Discussion in 'General Electronics Chat' started by ajm113, Jun 2, 2011.

  1. ajm113

    Thread Starter Member

    Feb 19, 2011
    Hello I'm currently working on a schematic that allows you to test different parts on one board and I want to add a little power supply feature to it.

    What worries me since the board will be fully exposed as for it's prototype stages and even final version, I was thinking it maybe safe to add 2x 1 amp fuses encase something causes the board to short circuit.

    One fuse on the positive side of where the circuit board will get it's power from the 12v power adapter. Then one on the positive out for the power supply feature.

    Also I would like to add encase you think I'm going to allow the board sit on the floor, it will have rubber bases on the corners of it and middle to keep the circuit board from touching the floor. (Just like the good old PicKit 1 ;) )

    Is it kinda a over kill adding fuses or is there other options I can do too keep my circuit "safe"?

    Thanks, Andrew.
  2. SgtWookie


    Jul 17, 2007
    It's a good idea to include fuses. You should select fuses as the "weakest link" - that is, you want the fuses to blow before your circuit board traces get fried, or wires melt.

    Selecting proper size fuses can take a good bit of research on your part.

    Using a fuse too low of a current rating means that you will go through a lot of fuses. Using a fuse too high of a current rating means that you will go through a lot of circuit boards.
  3. tom66

    Senior Member

    May 9, 2009
    One thing to consider is that a fuse might not save a power supply if it does not blow fast enough.

    For convenience you could have a 1A polyswitch (a fuse which can reset itself; also called a PTC fuse, resettable fuse, polyfuse, and many other names) in line with a bigger fuse, say a 2-3A or so in case the 1A doesn't trip.
  4. marshallf3

    Well-Known Member

    Jul 26, 2010
    For convenience you could have a 1A polyswitch

    Probably one of the most misunderstood and forgotten devices out there - sadly.

    They can actually be faster than a regular fuse.
  5. tom66

    Senior Member

    May 9, 2009
    Yes, I know. However, I have experienced what happens when you try and pump 40A through one, they just melt and short. A normal fuse can handle a much higher "interrupting" current.
  6. ErnieM

    AAC Fanatic!

    Apr 24, 2011
    Sorry, I need to ask what you mean by "Safety?"

    The only safety a fuse provides is perhaps by preventing an ensuing fire. It might prevent cascading failures by preventing what first blew up and drew extra current from making something else do the same.

    Something does not become "safe" just because there is a fuse or two in it.
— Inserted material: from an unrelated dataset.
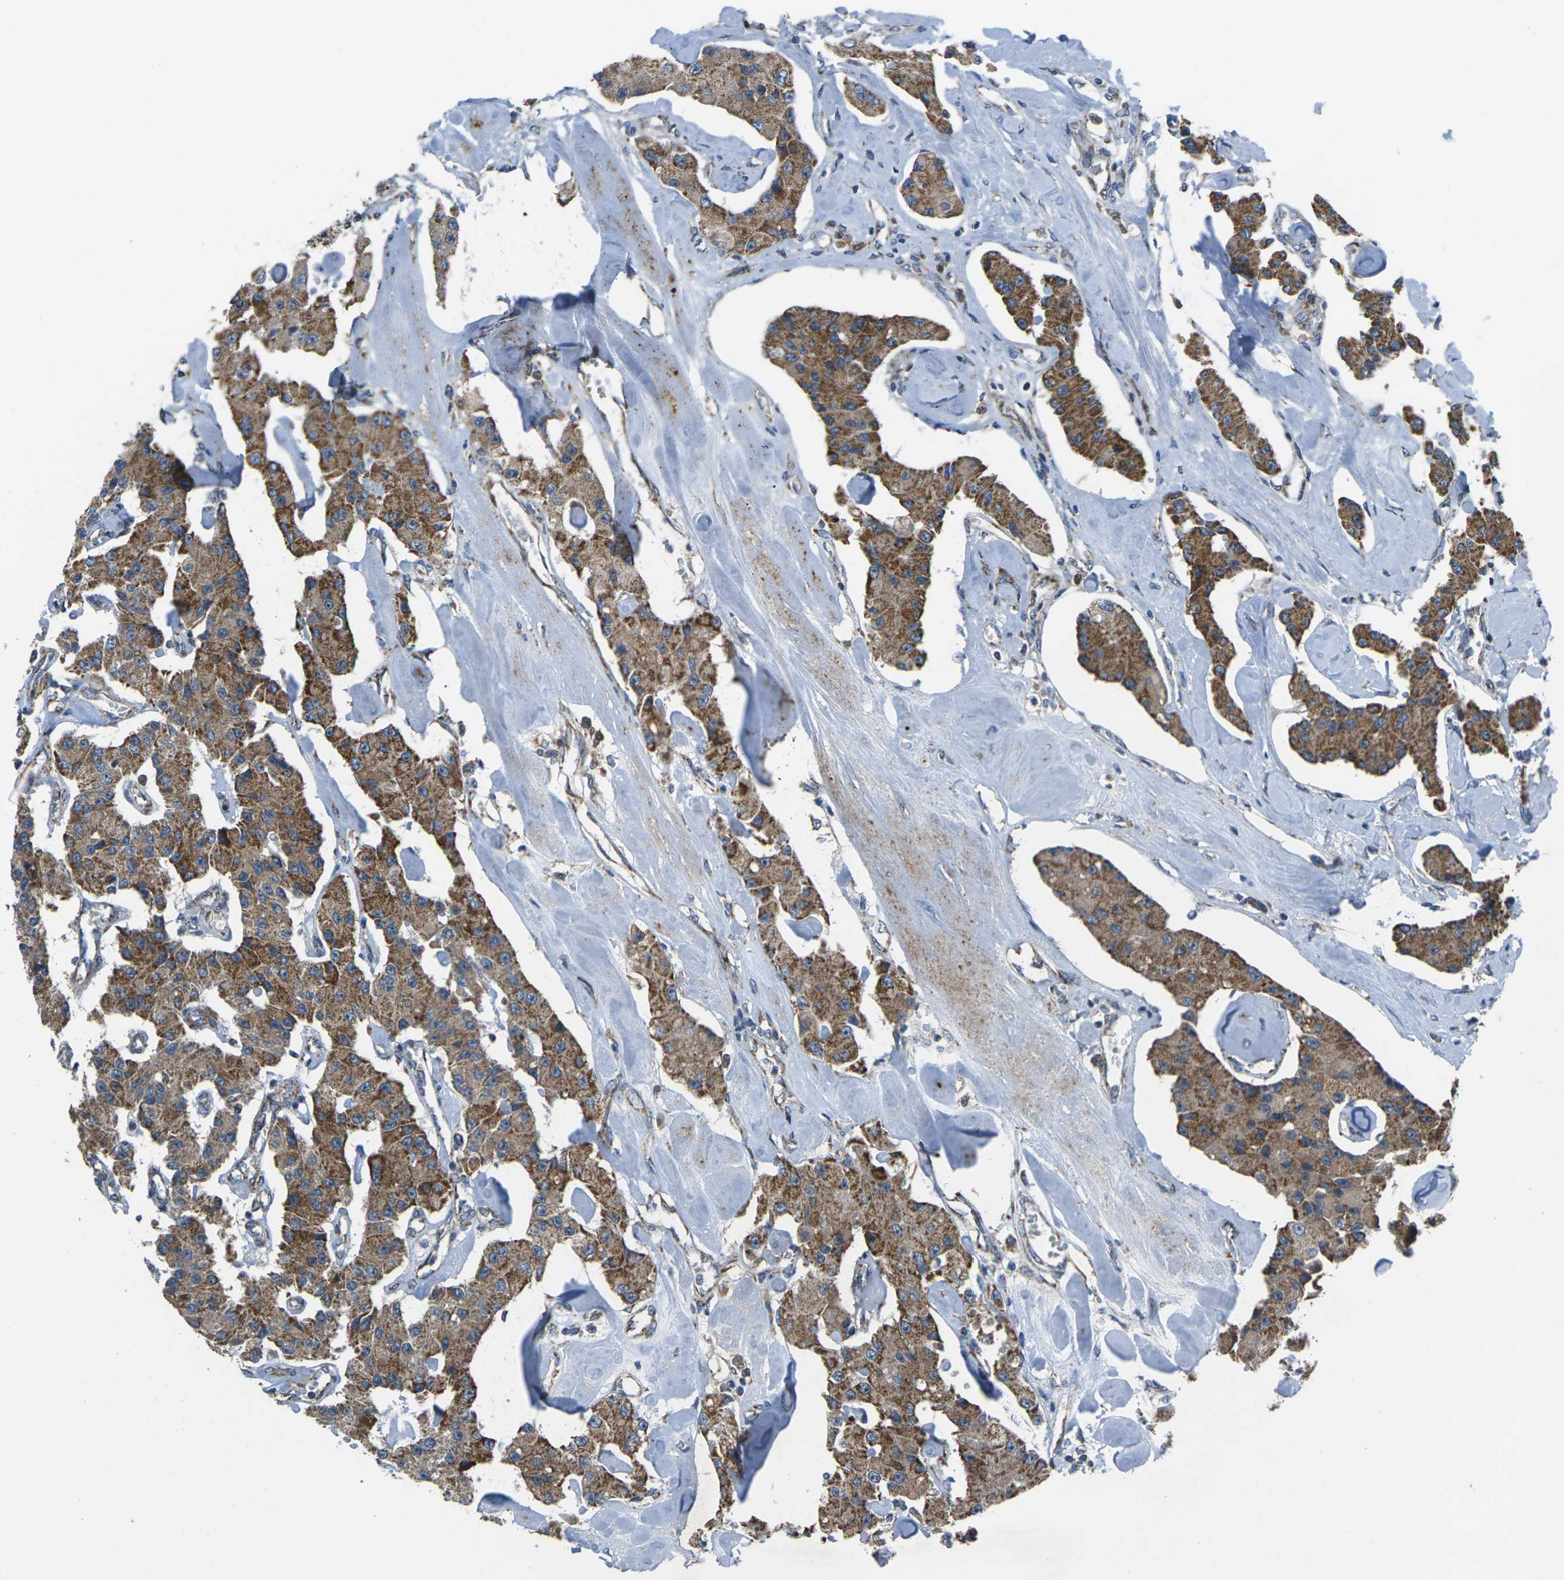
{"staining": {"intensity": "moderate", "quantity": ">75%", "location": "cytoplasmic/membranous"}, "tissue": "carcinoid", "cell_type": "Tumor cells", "image_type": "cancer", "snomed": [{"axis": "morphology", "description": "Carcinoid, malignant, NOS"}, {"axis": "topography", "description": "Pancreas"}], "caption": "Tumor cells exhibit medium levels of moderate cytoplasmic/membranous positivity in approximately >75% of cells in malignant carcinoid.", "gene": "TMEM120B", "patient": {"sex": "male", "age": 41}}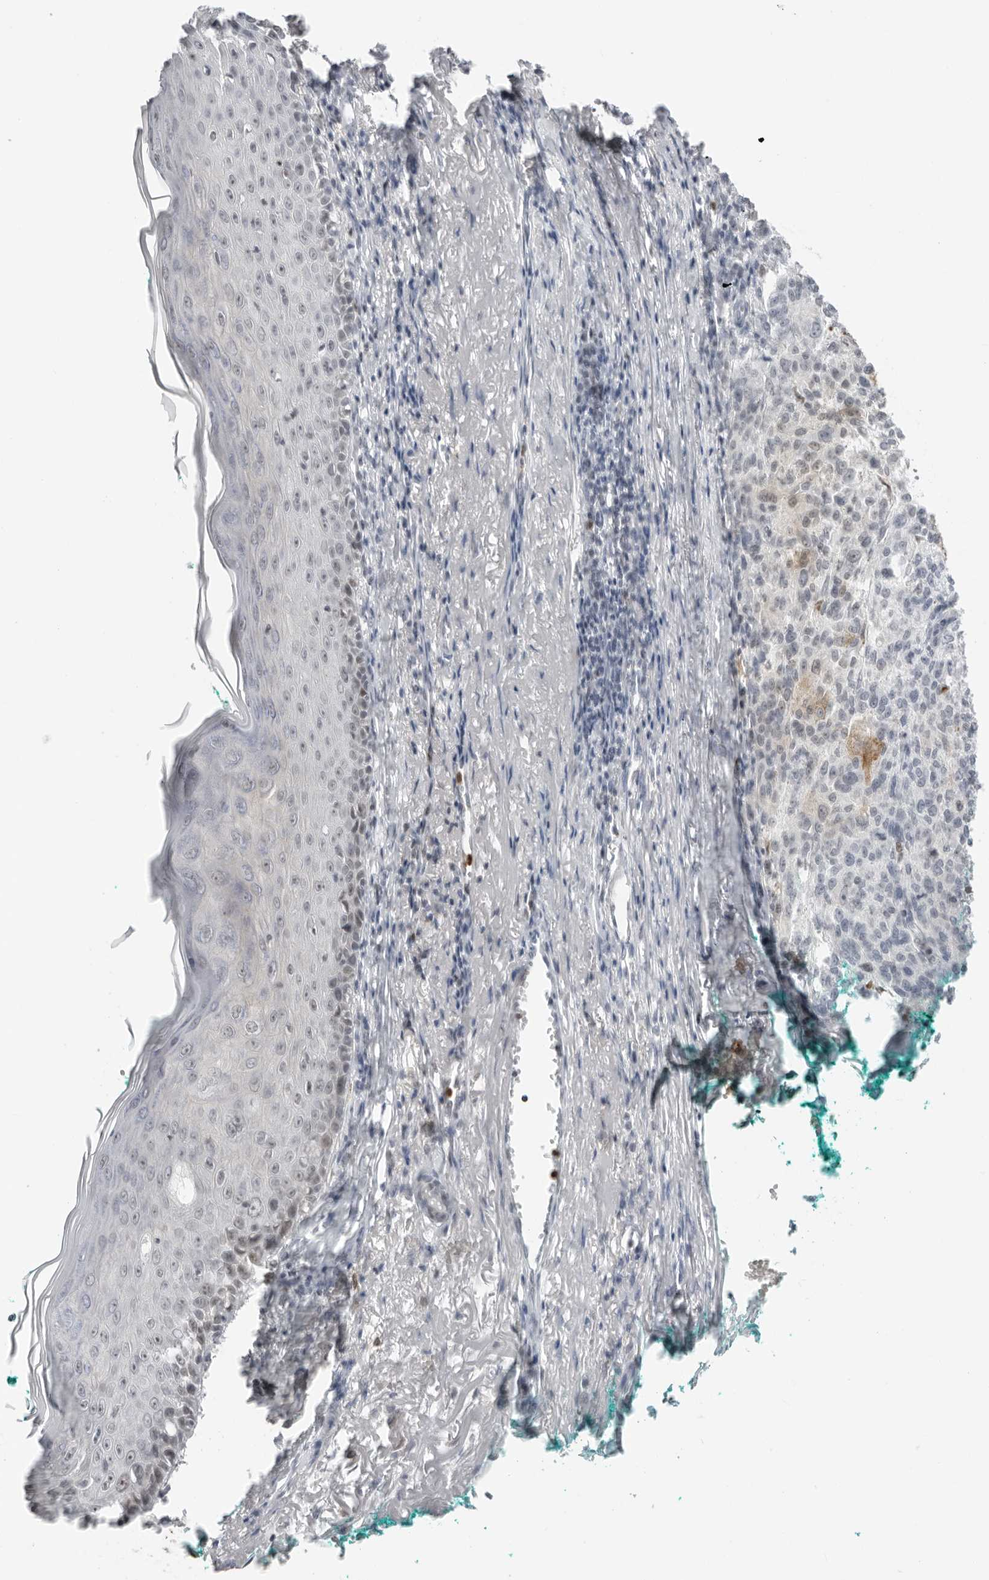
{"staining": {"intensity": "negative", "quantity": "none", "location": "none"}, "tissue": "melanoma", "cell_type": "Tumor cells", "image_type": "cancer", "snomed": [{"axis": "morphology", "description": "Necrosis, NOS"}, {"axis": "morphology", "description": "Malignant melanoma, NOS"}, {"axis": "topography", "description": "Skin"}], "caption": "A photomicrograph of melanoma stained for a protein exhibits no brown staining in tumor cells. Brightfield microscopy of immunohistochemistry stained with DAB (brown) and hematoxylin (blue), captured at high magnification.", "gene": "RNF146", "patient": {"sex": "female", "age": 87}}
There is no magic here.
  7. ajm113

    Thread Starter Member

    Feb 19, 2011
    Thanks for the replies and sorry about the delay, I'm pretty much busy all the time. :(

    Well I heard they make fast acting fuses, so I'm not sure if thats considered 100% reliable (Never tested out fuse before) but the polyswitches sound interesting and seem like something more in up in my ally and easier to work with and sounds cheaper to manufacturer with then a regular fuse, but then again I'm not sure if they have machines that can place them on printed circuit boards for you.

    I'll have to do a little more research on my part on the polyswitches and see which would fit my needs.

    @ErnieM, safe as in nothing kills the circuit board or the user's project if a wire or conductive material touches a bad spot on the board frying important parts such as the small microcontroller. Thats why I was wondering if using a fuse was kinda a over kill or not or if there were other options.
  8. tom66

    Senior Member

    May 9, 2009
    Yes, I use surface mount PTCs in my projects. You can get 0603 and 0805 sized ones; about 50 cents each in 100 quantity.

    You have to be aware though how a PTC works. In order to interrupt a current it needs to heat up past its trip temperature and within the trip time. If you take a 500mA PTC and pump 10A through it, it will obviously heat up very quickly and trip. However, if you keep doing this, the PTC may be damaged, but only over a large number of cycles. If you consider a real world short circuit current, e.g. from a large capacitor, around 100A, your PTC will be incinerated! Also, if you run the PTC near its trip point but not so far as for it to actually trip, it can be damaged. PTCs are nice devices, but they do not replace fuses. I use them to prevent damage caused by the occasional short circuit, both to the attached devices and the power supply.